Stored data:
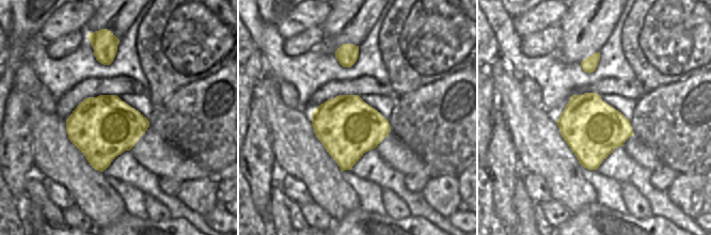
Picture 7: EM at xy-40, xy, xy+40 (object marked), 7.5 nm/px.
keep()
runs along (353, 56), (364, 91), (417, 183) in picture 6; one cell here

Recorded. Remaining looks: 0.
done(no edits, rest unchecked)

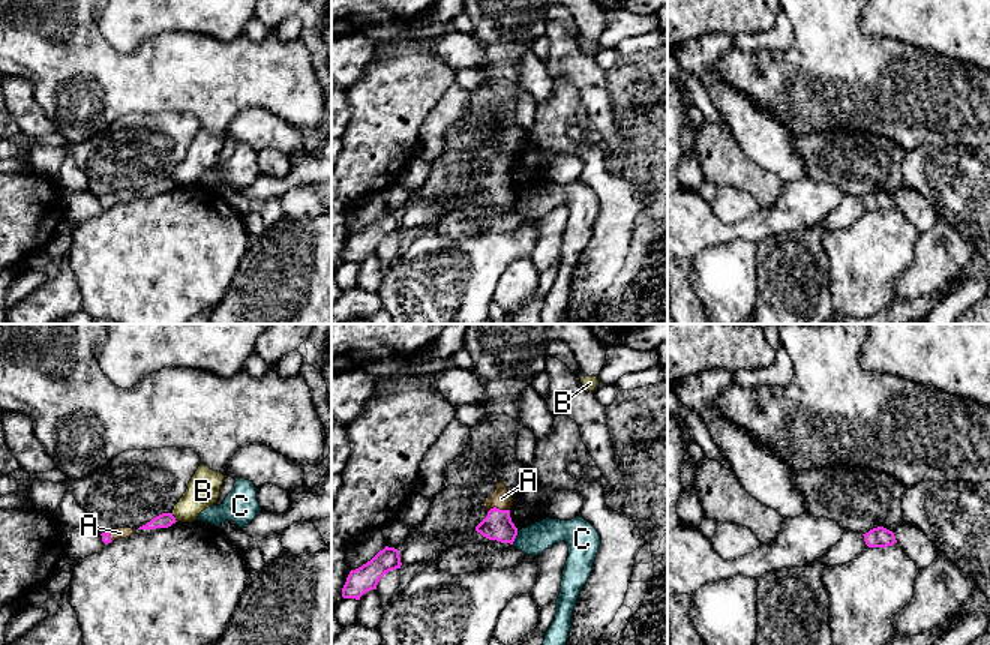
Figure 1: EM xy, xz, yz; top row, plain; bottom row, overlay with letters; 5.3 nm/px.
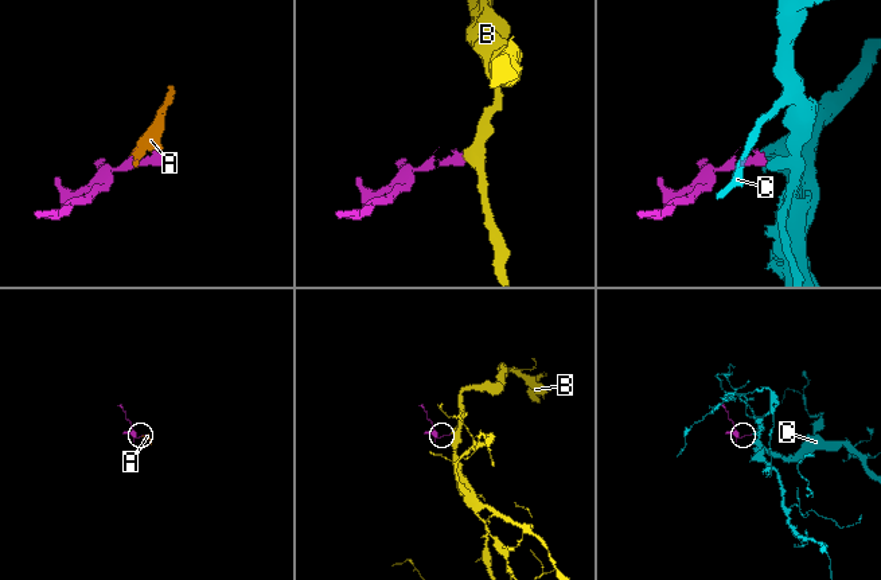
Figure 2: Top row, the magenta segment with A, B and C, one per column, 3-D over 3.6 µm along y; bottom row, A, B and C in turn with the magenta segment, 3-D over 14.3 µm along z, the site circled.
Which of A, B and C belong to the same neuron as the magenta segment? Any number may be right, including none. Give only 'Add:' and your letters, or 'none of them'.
Add: A

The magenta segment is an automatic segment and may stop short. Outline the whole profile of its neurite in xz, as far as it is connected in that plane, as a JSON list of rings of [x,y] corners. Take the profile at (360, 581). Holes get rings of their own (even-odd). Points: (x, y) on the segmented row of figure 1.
[[[386,546],[370,561],[350,572],[342,588],[342,597],[360,600],[368,591],[376,590],[380,579],[386,573],[400,568],[400,566],[399,550]]]

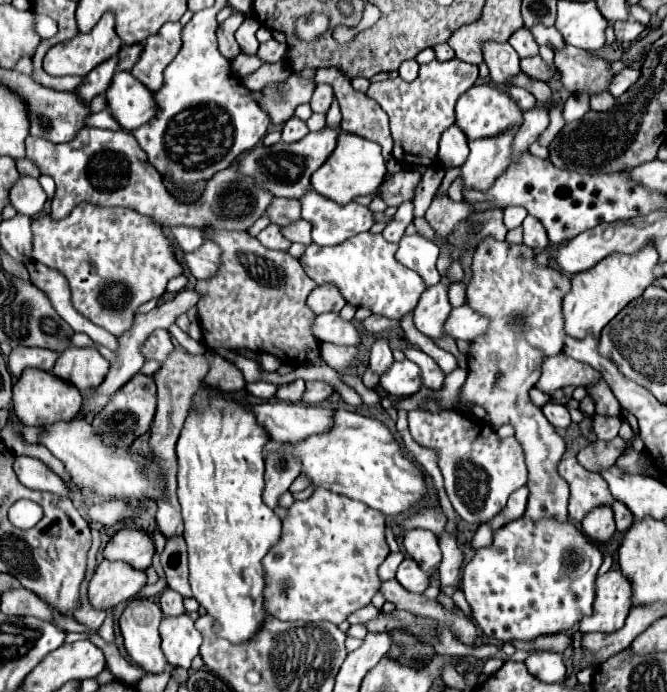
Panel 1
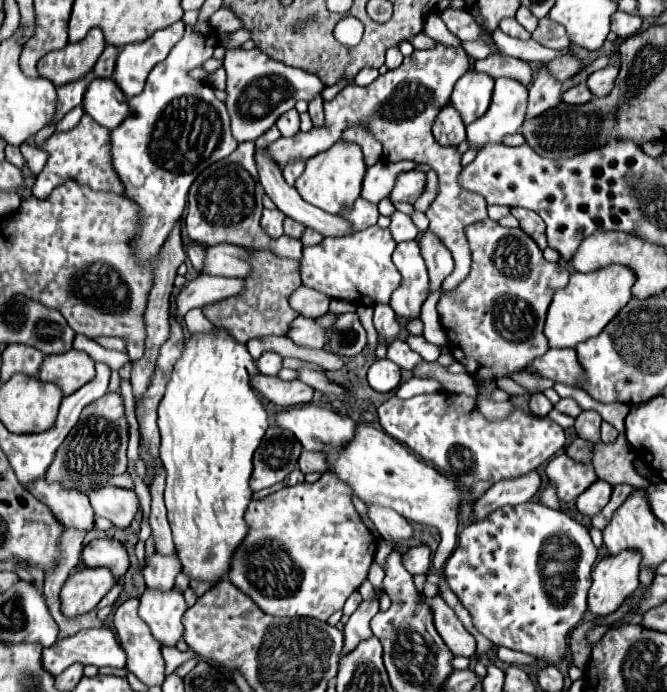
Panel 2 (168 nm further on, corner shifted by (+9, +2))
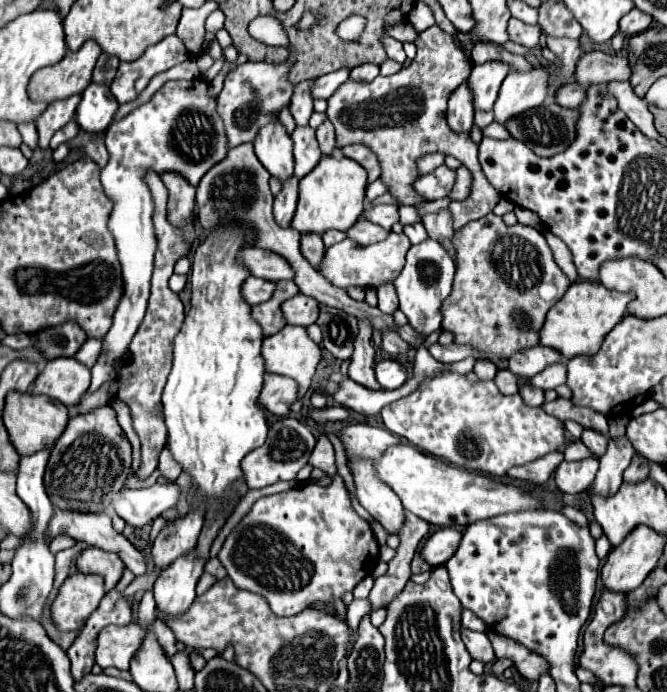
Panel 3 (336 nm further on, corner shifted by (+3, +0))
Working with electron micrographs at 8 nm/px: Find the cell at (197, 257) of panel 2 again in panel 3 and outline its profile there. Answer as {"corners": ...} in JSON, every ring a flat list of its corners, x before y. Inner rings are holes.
{"corners":[[216,228,194,250,192,270,188,274,192,284,192,308,174,340,174,366,162,394,164,422,168,428,168,450,182,470,192,478,196,492,190,500,190,506,202,506,206,514,226,514,226,506,238,502,240,492,234,490,234,484,244,476,240,462,250,450,262,446,268,436,268,422,264,416,266,412,258,406,262,378,266,374,264,358,260,354,262,328,252,320,250,306,242,300,240,294,240,286,250,274,236,262,236,254,244,242,246,236,240,228]]}

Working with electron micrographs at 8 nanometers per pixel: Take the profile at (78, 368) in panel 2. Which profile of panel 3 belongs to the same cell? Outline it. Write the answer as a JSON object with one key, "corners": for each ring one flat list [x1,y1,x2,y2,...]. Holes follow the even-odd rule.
{"corners":[[54,358,48,360,44,370,38,374,32,394,46,394,58,398,64,406,80,402,82,394,90,386,90,368,76,362,76,358]]}

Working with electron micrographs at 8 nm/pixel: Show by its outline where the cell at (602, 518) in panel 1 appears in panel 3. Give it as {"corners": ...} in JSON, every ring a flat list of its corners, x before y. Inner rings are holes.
{"corners":[[610,438,606,454,600,458,600,470,594,484,590,486,590,496,612,496,622,486,622,472,630,466,634,456,632,444,622,438]]}

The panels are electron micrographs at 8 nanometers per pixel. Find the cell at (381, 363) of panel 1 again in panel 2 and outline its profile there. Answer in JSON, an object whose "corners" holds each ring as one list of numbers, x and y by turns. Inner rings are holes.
{"corners":[[376,304,374,306,374,326,376,326,378,334,384,338,398,336,400,328,402,328,396,314,392,312,392,308,388,304]]}

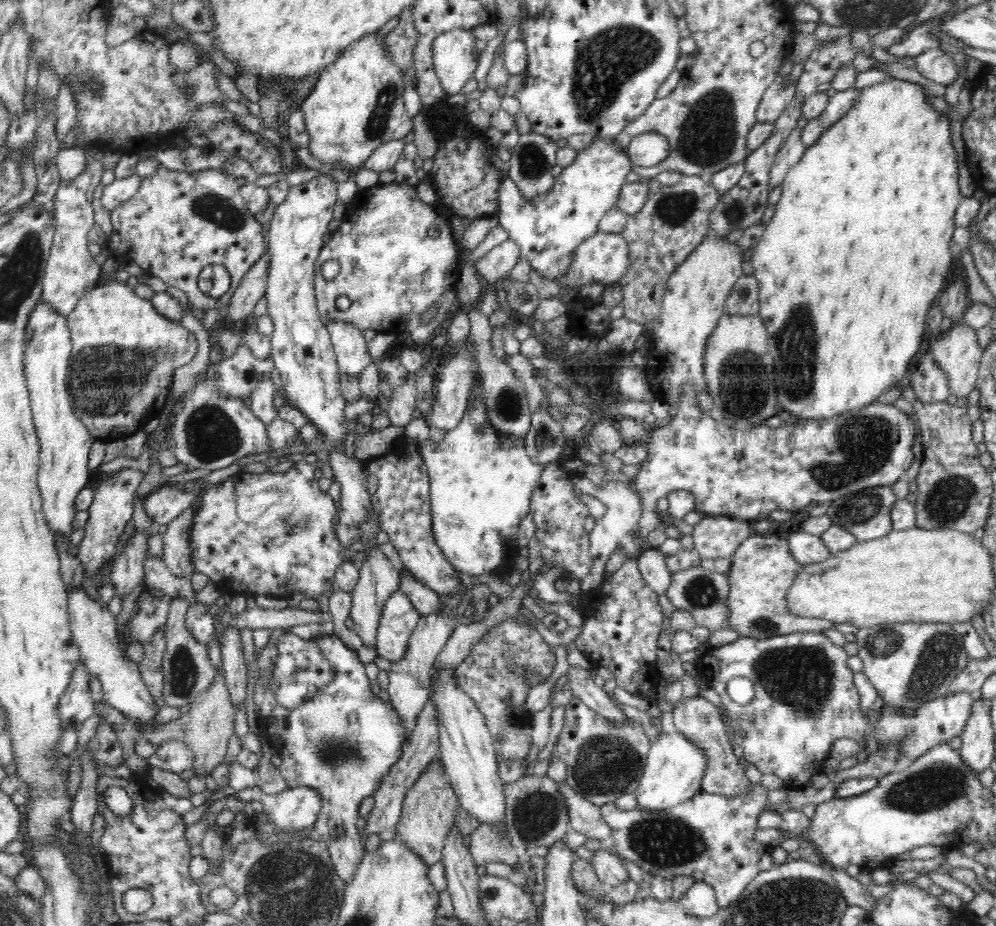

What this task involves: All lines from the one with "The panels are" through the end of the records above must be reproduced exactly, both ends included, and the pictures must be left out.

Answer box:
The panels are electron micrographs at 8 nanometers per pixel. Find the cell at (381, 363) of panel 1 again in panel 2 and outline its profile there. Answer in JSON, an object whose "corners" holds each ring as one list of numbers, x and y by turns. Inner rings are holes.
{"corners":[[376,304,374,306,374,326,376,326,378,334,384,338,398,336,400,328,402,328,396,314,392,312,392,308,388,304]]}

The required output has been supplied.